The two bills containing the proposals were introduced Monday, with only a few weeks left in the session.
One bill, HB21-1311, concerns personal incomes taxes and suggests a series of actions that include capping itemized deductions for people who make at least $400,000 at $30,000 for individuals and $60,000 for joint filers. Bill sponsors believe it will return a projected $111 million annually to the state.
Another proposal, HB21-1312, concerns business taxes and aims to take away tax breaks for certain industries to bring in money for the state, including large insurance companies (estimated $80 million a year); coal, oil and gas industries ($25 million a year); and large retailers that generate at least $1 million a month in sales ($17 million a year).
Loren Furman, chief lobbyist for the Colorado Chamber of Commerce, questioned why lawmakers would do this now, given the state is poised to receive more than $3 billion in federal stimulus money and has returned to a stable revenue position.
“There isn’t that desperate a need for tax revenue in the state,” she said.
Bill sponsor Rep. Emily Sirota of Denver responded that Democrats were “uninterested in perpetuating the myth of trickle-down economics. What we’re doing is modernizing the tax code.”
Their plan is to pair eliminating the tax breaks with increasing the business property tax exemption to $50,000 from $18,000, a move aimed at helping small businesses.

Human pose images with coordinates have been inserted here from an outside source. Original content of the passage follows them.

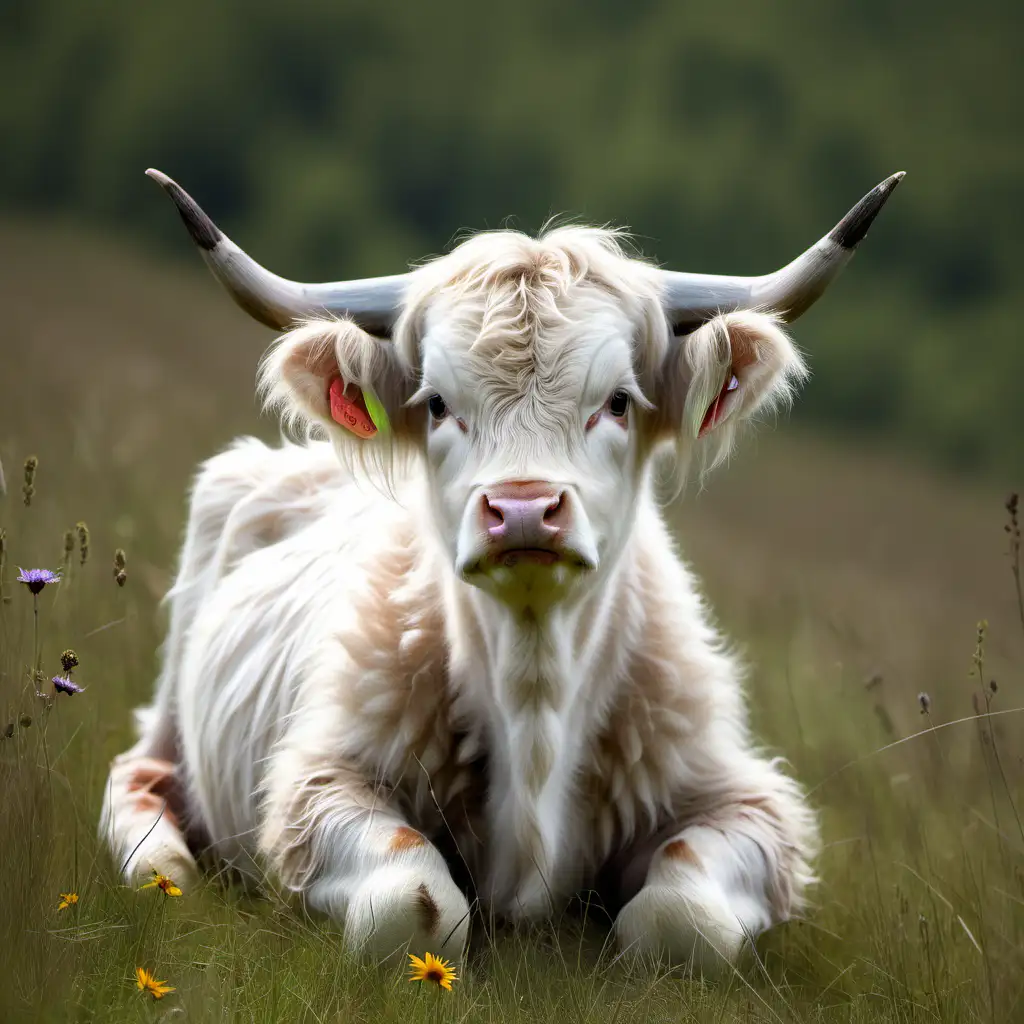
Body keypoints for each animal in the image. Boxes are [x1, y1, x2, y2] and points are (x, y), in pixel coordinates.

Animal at [101, 172, 905, 970]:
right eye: (437, 403)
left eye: (618, 401)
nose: (523, 511)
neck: (534, 695)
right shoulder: (320, 782)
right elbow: (414, 907)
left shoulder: (744, 801)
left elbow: (684, 919)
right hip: (170, 723)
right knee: (139, 792)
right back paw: (163, 865)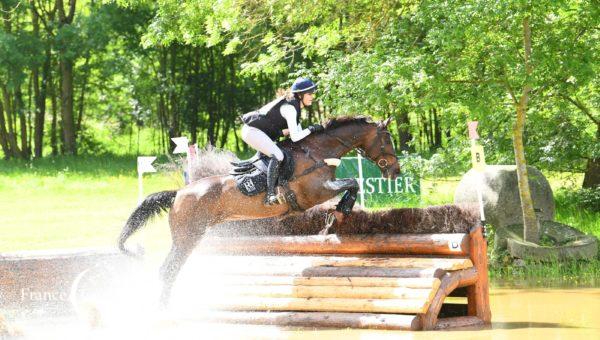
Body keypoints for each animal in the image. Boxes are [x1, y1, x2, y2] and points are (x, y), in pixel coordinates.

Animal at [118, 116, 400, 306]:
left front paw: (341, 210)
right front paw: (342, 210)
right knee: (168, 269)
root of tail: (179, 194)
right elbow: (353, 182)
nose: (396, 171)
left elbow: (353, 183)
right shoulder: (316, 192)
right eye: (387, 138)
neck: (318, 152)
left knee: (170, 269)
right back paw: (164, 308)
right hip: (187, 237)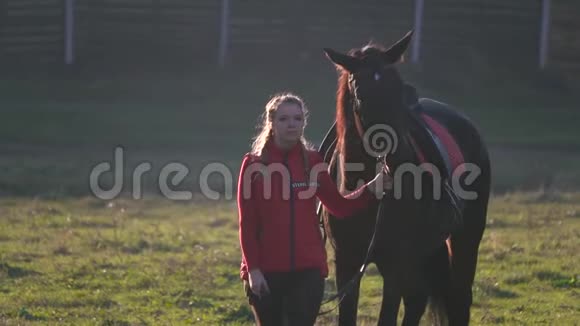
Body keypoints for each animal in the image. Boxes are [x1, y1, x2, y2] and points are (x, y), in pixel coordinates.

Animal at [320, 29, 492, 324]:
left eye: (398, 90)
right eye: (361, 96)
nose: (401, 161)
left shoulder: (396, 264)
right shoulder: (347, 262)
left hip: (465, 238)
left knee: (457, 299)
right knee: (417, 300)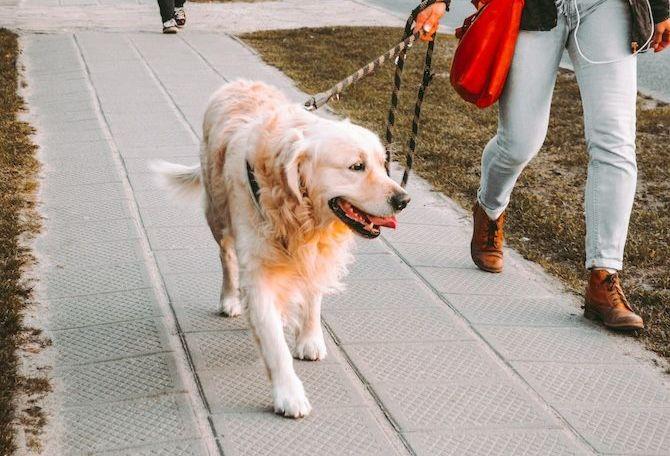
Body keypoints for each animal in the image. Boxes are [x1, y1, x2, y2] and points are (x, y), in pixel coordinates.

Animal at [155, 81, 412, 416]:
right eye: (357, 166)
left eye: (383, 165)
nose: (404, 200)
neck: (299, 213)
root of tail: (237, 82)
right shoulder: (258, 274)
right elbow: (275, 344)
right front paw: (289, 394)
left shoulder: (315, 255)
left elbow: (313, 296)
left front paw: (309, 338)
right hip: (217, 214)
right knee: (226, 257)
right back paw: (230, 298)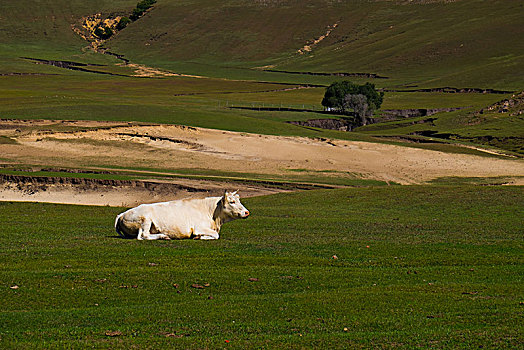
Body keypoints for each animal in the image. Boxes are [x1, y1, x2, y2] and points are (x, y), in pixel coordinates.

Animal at [114, 191, 250, 241]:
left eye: (238, 200)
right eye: (232, 202)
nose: (246, 212)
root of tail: (122, 214)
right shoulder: (199, 227)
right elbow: (216, 235)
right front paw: (199, 237)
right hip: (145, 220)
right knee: (144, 236)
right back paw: (163, 236)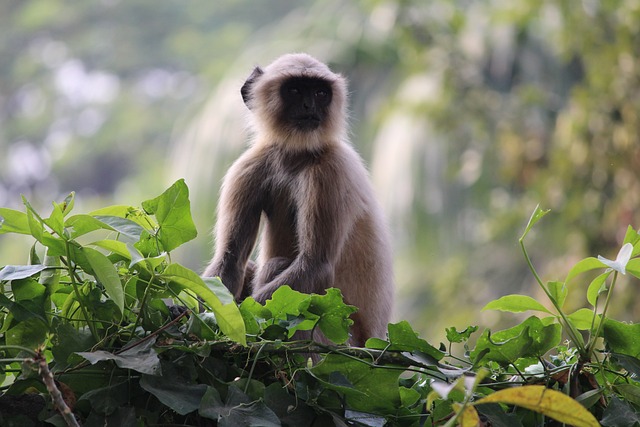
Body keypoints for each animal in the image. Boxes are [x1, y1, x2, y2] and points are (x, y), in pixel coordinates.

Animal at [205, 53, 396, 348]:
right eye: (294, 90)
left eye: (320, 93)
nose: (309, 105)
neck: (296, 156)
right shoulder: (248, 168)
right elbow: (230, 258)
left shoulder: (332, 171)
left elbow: (315, 265)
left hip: (337, 335)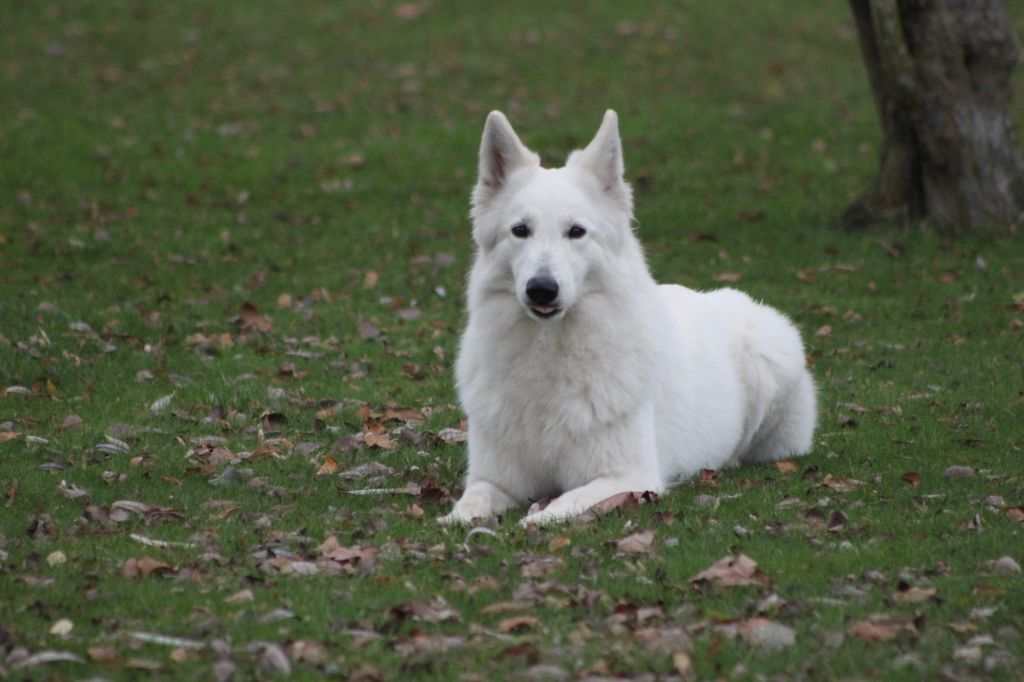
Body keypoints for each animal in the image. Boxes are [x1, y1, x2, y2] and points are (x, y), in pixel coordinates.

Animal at [440, 111, 815, 524]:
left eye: (576, 232)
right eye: (520, 231)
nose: (541, 289)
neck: (548, 354)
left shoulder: (628, 478)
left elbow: (562, 503)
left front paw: (535, 518)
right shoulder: (495, 479)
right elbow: (470, 503)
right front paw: (460, 520)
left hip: (769, 359)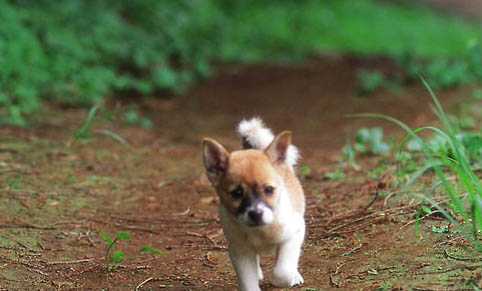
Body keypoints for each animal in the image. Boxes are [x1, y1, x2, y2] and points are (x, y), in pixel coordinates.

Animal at [201, 117, 304, 290]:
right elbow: (248, 282)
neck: (259, 231)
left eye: (269, 189)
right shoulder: (240, 251)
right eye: (237, 193)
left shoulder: (295, 233)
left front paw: (288, 277)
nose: (256, 214)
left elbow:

They also want to use the money from the undone tax breaks to increase and expand access to the Earned Income Tax Credit and fund the Colorado Child Tax Credit — two things meant to help working families, who have struggled disproportionately during the pandemic and who pay higher taxes than the rich as percentage of income.
Sirota she expects the addition to the state Earned Income Tax Credit alone will more than double savings from the current $217 a year for at least 330,000 Colorado families.
Colorado lawmakers can’t raise taxes without voter consent due to the Taxpayer’s Bill of Rights (TABOR), so Democrats who seek to implement progressive fiscal policies must work around the edges.
“Absolutely, because of TABOR, we have to scrutinize tax expenditure. It’s one of the levers we have to look at,” said Sen. Chris Hansen, a Denver Democrat who is also sponsoring the bills.
Gov. Jared Polis opposed and later oversaw the diluting of last year’s related effort, HB20-1420, insisting tax-break eliminations be paired with an income tax cut. Democratic lawmakers refused, though the income tax cut eventually passed in November through Proposition 116.
Polis spokeswoman Shelby Wieman said the Democratic governor wants to “get rid of special-interest tax breaks and loopholes to pay for this broad-based tax relief,” and supports the two newly introduced bills.